Come ha reagito alla pandemia il mondo delle cure palliative?

Con il buonsenso e, dove si è potuto, con coraggio. Ridotti al minimo gli accessi nelle case, abbiamo constatato, sorpresi noi stessi, che anche il telefono poteva essere una risorsa per le famiglie. Poter parlare con persone conosciute, tenere il filo e condividere la gestione delle terapie ha permesso di tamponare il vuoto, insostituibile, del contatto umano. Abbiamo anche giocato la partita: molti hospice hanno accolto malati Covid-19, alcuni diventando Covid-dedicati così come non poche attività domiciliari. Non possiamo escludere che succeda di nuovo, purtroppo – e allora saremo più pronti e avremo un posto anche nelle maxi emergenze.

Allargando lo sguardo dalla neocreata scuola di specialità, quali sono oggi i percorsi possibili e come li giudica?

La scuola di specializzazione, giusto riconoscimento della specificità del medico palliativista, partirà nell’anno accademico 2022/2023 in cinque o sei università. D’altra parte, tutte le figure in équipe vanno formate, dagli infermieri agli OSS, dagli psicologi ai fisioterapisti e agli assistenti spirituali. Oggi ci sono master di primo e secondo livello per percorsi finalizzati a occuparsi di malati inguaribili. Allo stesso tempo, cresce il riconoscimento dei colleghi: si entra nei percorsi universitari e prelaurea, gli studenti vengono alfabetizzati al linguaggio delle cure palliative.

Una buona contaminazione. E se potessimo fare un salto avanti di dieci anni, cosa si aspetta di vedere?

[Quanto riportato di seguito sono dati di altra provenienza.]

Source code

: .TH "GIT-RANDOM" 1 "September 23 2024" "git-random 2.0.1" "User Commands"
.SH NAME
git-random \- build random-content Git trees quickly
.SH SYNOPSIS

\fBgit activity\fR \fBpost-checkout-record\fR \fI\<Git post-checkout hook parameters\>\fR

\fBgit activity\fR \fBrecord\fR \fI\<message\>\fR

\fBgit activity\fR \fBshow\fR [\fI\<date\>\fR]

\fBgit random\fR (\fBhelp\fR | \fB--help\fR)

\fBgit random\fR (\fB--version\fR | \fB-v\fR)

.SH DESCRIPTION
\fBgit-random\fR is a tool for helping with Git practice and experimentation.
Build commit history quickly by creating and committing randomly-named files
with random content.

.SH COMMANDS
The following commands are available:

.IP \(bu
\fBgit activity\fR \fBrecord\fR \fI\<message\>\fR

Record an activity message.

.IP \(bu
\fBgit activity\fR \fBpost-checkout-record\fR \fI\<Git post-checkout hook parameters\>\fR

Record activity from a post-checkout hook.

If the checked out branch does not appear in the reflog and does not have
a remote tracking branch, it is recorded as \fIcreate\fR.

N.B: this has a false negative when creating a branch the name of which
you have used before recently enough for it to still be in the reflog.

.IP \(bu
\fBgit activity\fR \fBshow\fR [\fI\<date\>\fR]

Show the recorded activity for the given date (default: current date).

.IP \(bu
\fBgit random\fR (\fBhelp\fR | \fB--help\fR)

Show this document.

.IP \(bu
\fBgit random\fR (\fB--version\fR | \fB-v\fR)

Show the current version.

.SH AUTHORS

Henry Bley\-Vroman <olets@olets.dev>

Tra dieci anni mi auguro che esista in Italia una rete integrata di cure palliative che raccolga insieme una pluralità di servizi oggi spesso isolati tra loro, con hospice e servizi sul territorio per ogni città, provincia e regione a collaborare per garantire omogeneità di assistenza. La volontà deve essere politica e amministrativa perché soltanto a questo livello può realizzarsi in ogni territorio un coordinamento efficace della rete locale. Ancora, mi piacerebbe che studenti di medicina e psicologia avessero nel percorso formativo moduli di cure palliative che sono sì un mestiere specialistico, ma anche una competenza di base irrinunciabile. Penso alla comunicazione con i pazienti e a una cultura, non solo di fine vita, che riporti alla condizione di persone prima che malati.

Nell’ipotesi di rispondere meglio al bisogno, ci saranno abbastanza operatori?

Allo stato attuale non ci sono abbastanza risorse e servono più forze giovani. Mi sento di fare un appello a chi pensa a una professione di cura: le cure palliative hanno due prerogative da non sottovalutare. Sono un ambito in cui si diventa molto rapidamente autonomi e la qualità della gratificazione è incommensurabile – e penso alla relazione con pazienti e famiglie. Ho avuto più abbracci in sei mesi da palliativista al domicilio che in vent’anni da rianimatore in ospedale.